Thanks to the MVP, the only time players are hit is in games — of which they have 10 each year, Teevens said.
The players can reach a deeper level within a specific skill set by practicing with the MVP without the risk of injury, he said.
“One of the unanticipated benefits [is] if you’re not hitting guys every day, the toll on their bodies is reduced, so your first-level guys are more capable of playing and they don’t miss as much practice,” he said.
The team behind the MVP is now sponsoring another senior engineering course at Thayer so an additional group of students can work on developing certain aspects of the tackling dummy, Kastner said. The current prototype is the third iteration and is constantly being updated and reworked to meet its full potential, Connell said.
The close relationship between the College’s athletics department and Thayer is unusual, Teevens said. He credited the “collegiality” between the engineering school and the football team for the production of the MVP.
“We can save people’s brains here,” he said.
Kastner and Connell raised funds from their family and friends to continue with the project and obtained laboratory space from Thayer over the summer to complete the MVP, they said. Once Kastner and Connell were working on the MVP full-time, the project moved quickly, and by August the football team was using the first prototype of the MVP in practices, Kastner said.
The team now brings the MVP in and out of practices as the engineers and players work together to see what still needs improvement, Kastner said.
The MVP still needs to be updated and have small complications removed for it to be more marketable, Kastner said. Currently, the mechanisms for charging the MVP — which are not as simple as Kastner and Connell would like — are being updated, he said.
The players have also noticed that this dummy is more bottom-heavy and is therefore prone to falling down more easily, football player Eric Wickham ’15 said.
The next step in the MVP’s development will be the construction of a small batch of dummies that can be tested by other teams, Kastner said.
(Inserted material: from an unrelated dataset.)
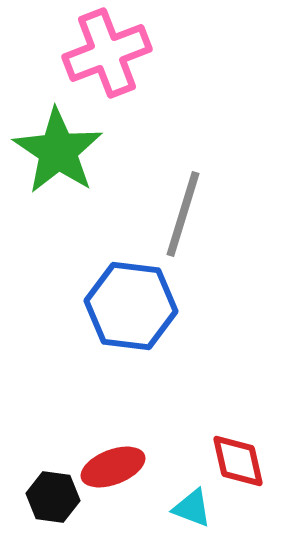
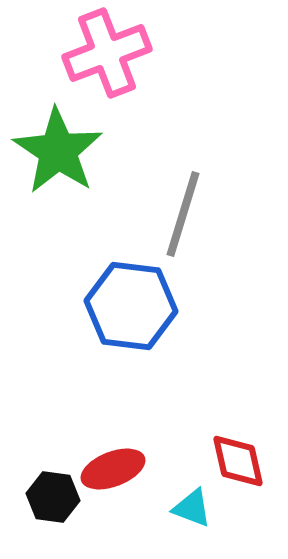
red ellipse: moved 2 px down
If the MVP continues to be successful, Kastner and Connell hope to manufacture them for sale, he said.
A finalized version of the MVP is set to be completed by Dec. 1, Teevens said.
“It’s hard to have a clear vision of where things are going to end up six months or years down the line, but I think we’re all really happy with where it’s at right now and we’ll continue development,” Connell said.
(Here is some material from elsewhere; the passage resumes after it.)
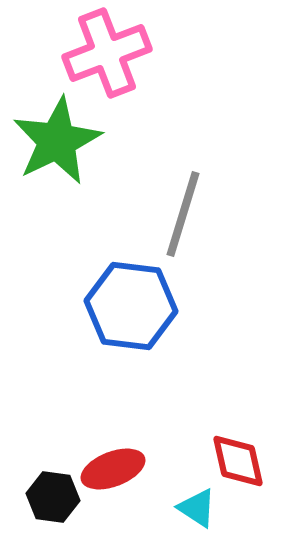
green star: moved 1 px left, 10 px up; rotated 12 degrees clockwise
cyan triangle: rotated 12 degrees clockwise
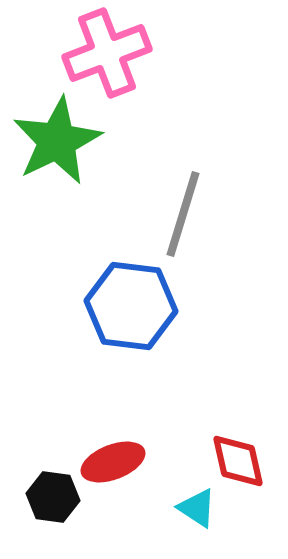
red ellipse: moved 7 px up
Four National Football League teams have expressed interest in the technology, Teevens said.
With huge budgets for improving their teams, NFL teams often are on the lookout for innovative technology, Kastner said, so the interest is an important step for the project.
Once the NFL deems a new technology useful, it usually trickles down to the college level and then to high school teams as well, Kastner said, so sending a small batch of MVPs to the NFL could be a crucial step in marketing the technology.
The MVP has already received coverage from numerous media outlets, including CNN, the Discovery Channel and National Public Radio.
“As soon as some video and pictures and stuff leaked and went viral and blew up, it was just a testament to how great the need is for a solution like this,” Connell said.
The MVP has made Dartmouth’s football practices safer, but it could still expand to other schools and professional teams, Kastner said.
“I think the dummy has kind of revolutionized the way tackling can be done in practice,” Orimolade said.